You should not use PHP CLI

The PHP CLIsapi is not inherently broken in any way. In fact you very well may be using this very same sapi over the web if you run PHP as CGI in some setups. I've heard quite a few misleading statements over the years about why one should or should not use PHP CLI, but the truth is there is nothing wrong with the SAPI itself. What you probably don't want to do is try to build desktop applications or long-running daemons using PHP CLI, simply because it makes things more difficult than they have to be. You'd find other languages may offer better ways to do things like that and that's because PHP was engineered from the ground up specifically for the web (which contradicts the formerly mentioned uses in many architectural aspects). Even though it is now seen as a general-purpose scripting langauge things like PHP-GTK haven't even broken any real ground in over 5 years. There's just no point in working around a language that was built to work against the very problems encountered by long-running programs.

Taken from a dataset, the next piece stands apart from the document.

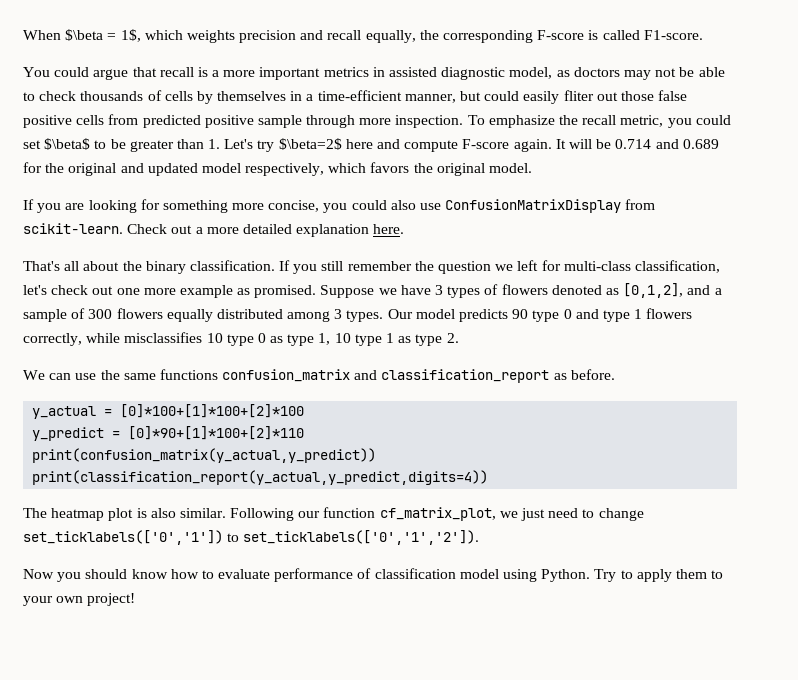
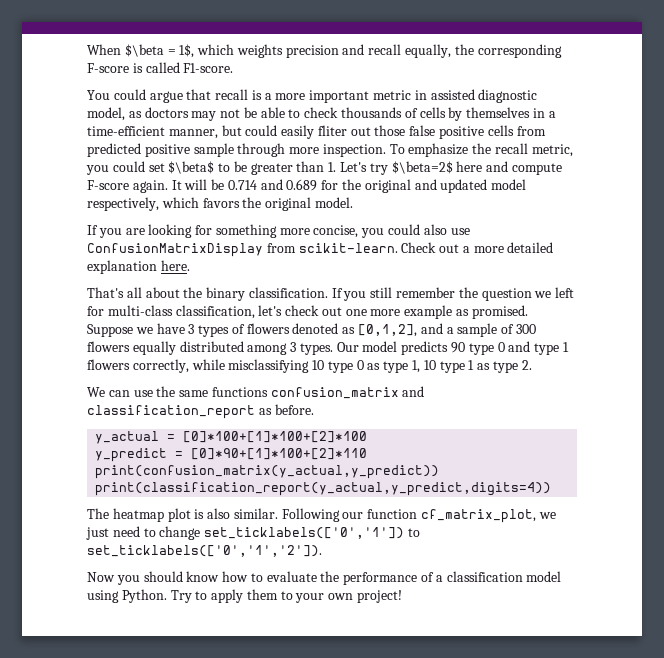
[323,67,369,77] metrics -> [373,90,412,100] metric
[124,332,203,343] misclassifies -> [228,359,310,373] misclassifying
(271, 574) none -> [320,571,340,582] the
(372, 573) none -> [435,575,443,582] a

You should not USE $_REQUEST

Again, there is nothing inherintly wrong with the $_REQUEST superglobal itself. There are many cases where you might not actually care about which verb was used in the HTTP request that generated the variable in question. Most people will tell you that you shouldn't use $_REQUEST because it will have the values from both $_POST and $_GET (and if you configure the request_order directive in php.ini it can even include $_COOKIE) and this means if two different key/value pairs with the same key exist in both arrays they will get overwritten. While this is absolutely true it implies you expect different values in each. This is simply not always the case and to make the over-generalization that $_REQUEST is bad is just wrong and misleading at best.

You should use $_SERVER['PHP_SELF'] in your forms action

This is simply wrong. You should never put $_SERVER['PHP_SELF'] in your form's action field. You can either put the direct link you want the action performed on through a variable that you explicitly define in your own code or you can simply leave it blank. The default behavior is for the browser to send the action (or the HTTP VERB) to the same URI the form came from. So either option works fine. This one especially amazes me, though, when it comes from the same person who made the assertion that $_REQUEST was bad. You have to consider that everything populated in PHP's super global variables like $_SERVER, $_POST, $_GET, $_COOKIE, $_REQUEST, and even $_FILES, with the exception of $_SESSION and specifically $_FILES['tmp_name'], is directly effected by the client's request. Since in HTTP the request is completely generated by the client there is nothing stopping a user from sending a request that lies. This means the user may very well send a REQUEST URI in the HTTP request that you don't expect or that may lead to compromising XSS attacks. Depending on what you store in the session $_SESSION variables may also potentially contain data that came from the user directly. The only thing that can be trusted in $_FILES is 'tmp_name'; this is the only value in the $_FILES super global that is generated by PHP for you. Everything else is taken directly from the clients request and cannot be trusted (yes even the 'name', 'size' and the 'type' values are directly provided by the client). the moral of the story is simply never to trust user data. Whether the user sends something compromising intentionally or unintentionally is of little importance. What's improtant is you understand there can be detrementing outcomes from blindly trusting user input.